Question #4fa4f

1 Answer
May 14, 2016

It is a method to Solve Quadratic Equations .
Please remember that in actual practice unless you're told that you use completing the square method, you will probably not use this method.

Explanation:

Suppose you need to solve the following Quadratic equation by completing the square method (I have selected a problem where coefficient of #x^2# term is #1#):
#x^2+6x+1=0# ......(1)

First step is to keep all terms containing #x# on the LHS and take constant terms (not containing #x#) to RHS of the equation. The equation becomes
#x^2+6x=-1# .....(2)

Now take half of the coefficient of the #x#-term [middle term in equation (1)],
square it, and add that value to both sides of the new equation.

In the example we have coefficient of the #x#-term #=6#.

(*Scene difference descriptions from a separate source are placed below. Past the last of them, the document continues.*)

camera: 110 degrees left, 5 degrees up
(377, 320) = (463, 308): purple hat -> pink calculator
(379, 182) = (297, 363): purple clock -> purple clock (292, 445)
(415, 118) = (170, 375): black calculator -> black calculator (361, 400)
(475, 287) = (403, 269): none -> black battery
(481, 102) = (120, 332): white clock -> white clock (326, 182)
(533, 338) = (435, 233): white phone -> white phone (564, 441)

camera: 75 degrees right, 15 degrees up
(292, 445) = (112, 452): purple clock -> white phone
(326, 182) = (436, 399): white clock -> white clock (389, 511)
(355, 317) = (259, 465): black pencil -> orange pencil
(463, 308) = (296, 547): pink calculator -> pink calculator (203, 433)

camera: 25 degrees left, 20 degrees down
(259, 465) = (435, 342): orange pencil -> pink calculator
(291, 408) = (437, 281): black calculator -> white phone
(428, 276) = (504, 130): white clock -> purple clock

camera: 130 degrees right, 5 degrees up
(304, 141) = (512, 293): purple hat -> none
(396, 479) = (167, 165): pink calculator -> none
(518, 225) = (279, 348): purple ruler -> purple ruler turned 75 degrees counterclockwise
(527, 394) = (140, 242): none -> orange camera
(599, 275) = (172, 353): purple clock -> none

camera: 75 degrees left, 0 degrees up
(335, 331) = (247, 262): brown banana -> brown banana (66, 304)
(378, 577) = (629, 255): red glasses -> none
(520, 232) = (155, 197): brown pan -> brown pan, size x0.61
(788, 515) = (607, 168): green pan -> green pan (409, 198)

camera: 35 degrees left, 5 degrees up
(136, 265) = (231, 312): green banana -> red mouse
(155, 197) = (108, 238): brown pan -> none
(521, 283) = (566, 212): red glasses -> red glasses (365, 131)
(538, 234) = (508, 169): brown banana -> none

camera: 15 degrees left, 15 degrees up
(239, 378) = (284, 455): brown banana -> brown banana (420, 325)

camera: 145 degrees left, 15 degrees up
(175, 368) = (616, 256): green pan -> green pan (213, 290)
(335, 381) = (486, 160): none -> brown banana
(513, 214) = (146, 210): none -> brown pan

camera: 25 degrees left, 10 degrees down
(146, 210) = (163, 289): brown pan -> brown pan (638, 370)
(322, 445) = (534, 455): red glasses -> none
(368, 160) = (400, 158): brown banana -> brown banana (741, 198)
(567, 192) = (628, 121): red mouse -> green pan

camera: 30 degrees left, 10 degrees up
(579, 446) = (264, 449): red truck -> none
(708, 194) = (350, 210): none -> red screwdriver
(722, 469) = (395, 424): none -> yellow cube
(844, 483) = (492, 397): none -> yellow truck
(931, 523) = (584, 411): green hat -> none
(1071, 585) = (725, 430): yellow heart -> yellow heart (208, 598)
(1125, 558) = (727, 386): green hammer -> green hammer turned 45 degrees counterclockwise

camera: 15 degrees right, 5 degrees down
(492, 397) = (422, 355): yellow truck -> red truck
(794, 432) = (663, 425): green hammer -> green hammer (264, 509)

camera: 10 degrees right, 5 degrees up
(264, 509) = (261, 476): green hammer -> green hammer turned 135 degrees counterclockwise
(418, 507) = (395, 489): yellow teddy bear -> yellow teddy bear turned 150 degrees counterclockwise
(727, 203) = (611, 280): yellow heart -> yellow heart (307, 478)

Half of #6=3#. Square of #3=9#. Therefore adding #9# to both sides of equation (2) we obtain

#x^2+6x+9=-1+9#

#=> x^2+6x+9=8#

On inspection we see that we have made LHS a perfect square which can be written as #(x+3)^2#. Doing so the equation becomes

#(x+3)^2=8#

Take square root of both sides and remember to use both #+ and -# signs on one side. We did it for RHS.

#sqrt((x+3)^2)=sqrt8#
#(x+3)=+-sqrt8#

Solve for #x#
#x=-3+-sqrt8#
or #x=-3+-2sqrt2#

The two roots of the given equation are
#x=-3+2sqrt2# and #x=-3-2sqrt2#